• What you will do
(1) Transcribe the article about pumpkins as a biofuel crop word for word.
(2) In the records, begin at the first line and stop after the line that has "yet God gave". Give those lines again with every "iland" changed to "island", all else unchanged, and leave the pictures out.

──────── Reading text

As concern remains over the need to convert millions of acres of crop
land to meet the ever-increasing biofuel demand, a new study has found
pumpkins could provide the answer to sharing between food and fuel.
Researchers
understand that biomass feedstocks will need to come from many
different sources, including crop residues, forest residues, and
municipal waste, said Marty Williams, a University of Illinois crop
scientist and ecologist with the USDA-Agricultural Research Service. The
use of double-cropping systems - a winter annual biomass crop is grown
then harvested in the spring, followed by a summer annual crop - has
been suggested as an additional option.
Knowing that many
large-seeded vegetables in the US Midwest must be planted later than
agronomic crops into warmer soils, Williams was interested in the
possibility of developing a bioenergy feedstock/vegetable
double-cropping system. He explained that no such system had so far been
developed and tested.
"Some vegetables have relatively short
growing seasons, too. Rather than the standard fallow period for certain
vegetables, what about integrating a bioenergy crop as a part of a
double-cropping system?" Williams said.

────────────────
──────── Input data

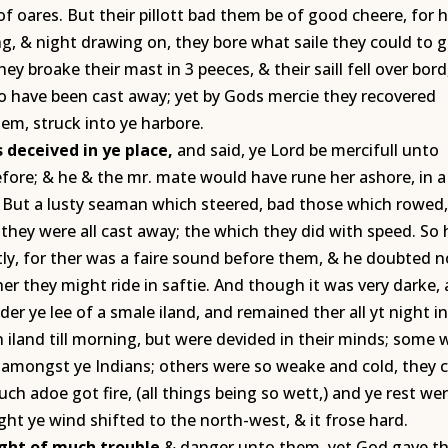
of oares. But their pillott bad them be of good cheere, for 
g, & night drawing on, they bore what saile they could to g
ey broake their mast in 3 peeces, & their saill fell over bord,
 to have been cast away; yet by Gods mercie they recovered
em, struck into ye harbore.
 deceived in ye place,
and said, ye Lord be mercifull unto
efore; & he & the mr. mate would have rune her ashore, in a
e. But a lusty seaman which steered, bad those which rowed,
 they were all cast away; the which they did with speed. So 
ly, for ther was a faire sound before them, & he doubted n
er they might ride in saftie. And though it was very darke,
der ye lee of a smale iland, and remained ther all yt night i
n iland till morning, but were devided in their minds; some
 amongst ye Indians; others were so weake and cold, they 
ch adoe got fire, (all things being so wett,) and ye rest we
ht ye wind shifted to the north-west, & it frose hard.
ight of much trouble
& danger unto them, yet God gave 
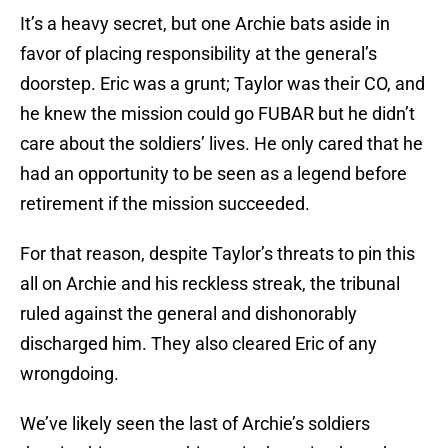
It’s a heavy secret, but one Archie bats aside in
favor of placing responsibility at the general’s
doorstep. Eric was a grunt; Taylor was their CO, and
he knew the mission could go FUBAR but he didn’t
care about the soldiers’ lives. He only cared that he
had an opportunity to be seen as a legend before
retirement if the mission succeeded.
For that reason, despite Taylor’s threats to pin this
all on Archie and his reckless streak, the tribunal
ruled against the general and dishonorably
discharged him. They also cleared Eric of any
wrongdoing.
We’ve likely seen the last of Archie’s soldiers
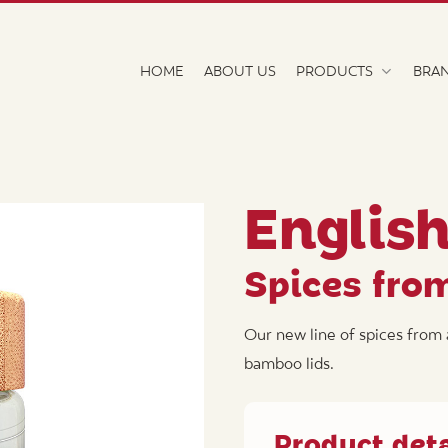
HOME
ABOUT US
PRODUCTS
BRA
Englis
Spices fro
Our new line of spices from 
bamboo lids.
Product deta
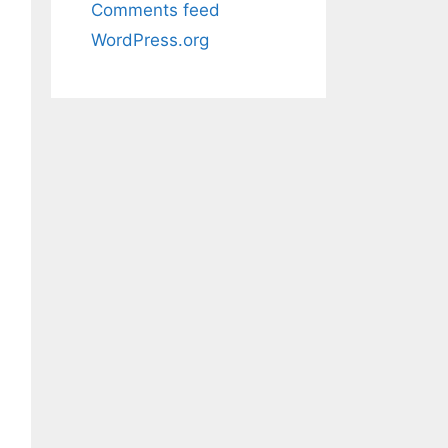
Comments feed
WordPress.org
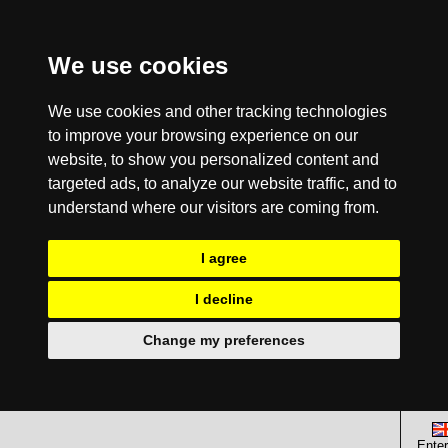
We use cookies
We use cookies and other tracking technologies
to improve your browsing experience on our
website, to show you personalized content and
targeted ads, to analyze our website traffic, and to
understand where our visitors are coming from.
I agree
I decline
Change my preferences
Enter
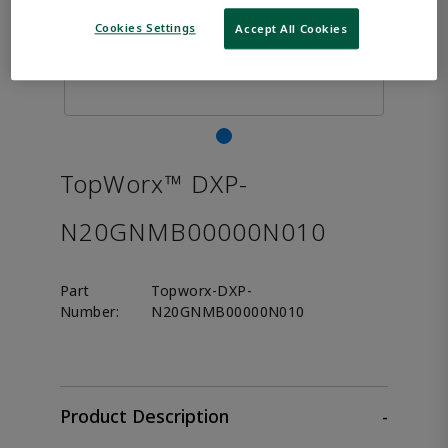
Cookies Settings
Accept All Cookies
TopWorx™ DXP-
N20GNMB00000N010
Part
Topworx-DXP-
Number:
N20GNMB00000N010
Product Description
-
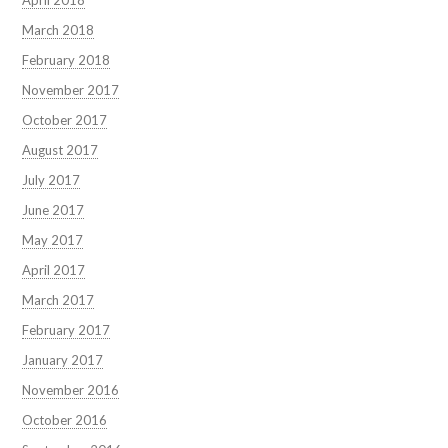
April 2018
March 2018
February 2018
November 2017
October 2017
August 2017
July 2017
June 2017
May 2017
April 2017
March 2017
February 2017
January 2017
November 2016
October 2016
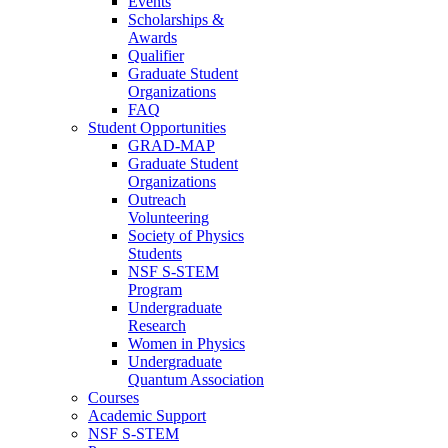
Events
Scholarships &
Awards
Qualifier
Graduate Student
Organizations
FAQ
Student Opportunities
GRAD-MAP
Graduate Student
Organizations
Outreach
Volunteering
Society of Physics
Students
NSF S-STEM
Program
Undergraduate
Research
Women in Physics
Undergraduate
Quantum Association
Courses
Academic Support
NSF S-STEM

────────────────

• Answers to the problems
(1)
As concern remains over the need to convert millions of acres of crop
land to meet the ever-increasing biofuel demand, a new study has found
pumpkins could provide the answer to sharing between food and fuel.
Researchers
understand that biomass feedstocks will need to come from many
different sources, including crop residues, forest residues, and
municipal waste, said Marty Williams, a University of Illinois crop
scientist and ecologist with the USDA-Agricultural Research Service. The
use of double-cropping systems - a winter annual biomass crop is grown
then harvested in the spring, followed by a summer annual crop - has
been suggested as an additional option.
Knowing that many
large-seeded vegetables in the US Midwest must be planted later than
agronomic crops into warmer soils, Williams was interested in the
possibility of developing a bioenergy feedstock/vegetable
double-cropping system. He explained that no such system had so far been
developed and tested.
"Some vegetables have relatively short
growing seasons, too. Rather than the standard fallow period for certain
vegetables, what about integrating a bioenergy crop as a part of a
double-cropping system?" Williams said.

(2)
of oares. But their pillott bad them be of good cheere, for 
g, & night drawing on, they bore what saile they could to g
ey broake their mast in 3 peeces, & their saill fell over bord,
 to have been cast away; yet by Gods mercie they recovered
em, struck into ye harbore.
 deceived in ye place,
and said, ye Lord be mercifull unto
efore; & he & the mr. mate would have rune her ashore, in a
e. But a lusty seaman which steered, bad those which rowed,
 they were all cast away; the which they did with speed. So 
ly, for ther was a faire sound before them, & he doubted n
er they might ride in saftie. And though it was very darke,
der ye lee of a smale island, and remained ther all yt night i
n island till morning, but were devided in their minds; some
 amongst ye Indians; others were so weake and cold, they 
ch adoe got fire, (all things being so wett,) and ye rest we
ht ye wind shifted to the north-west, & it frose hard.
ight of much trouble
& danger unto them, yet God gave 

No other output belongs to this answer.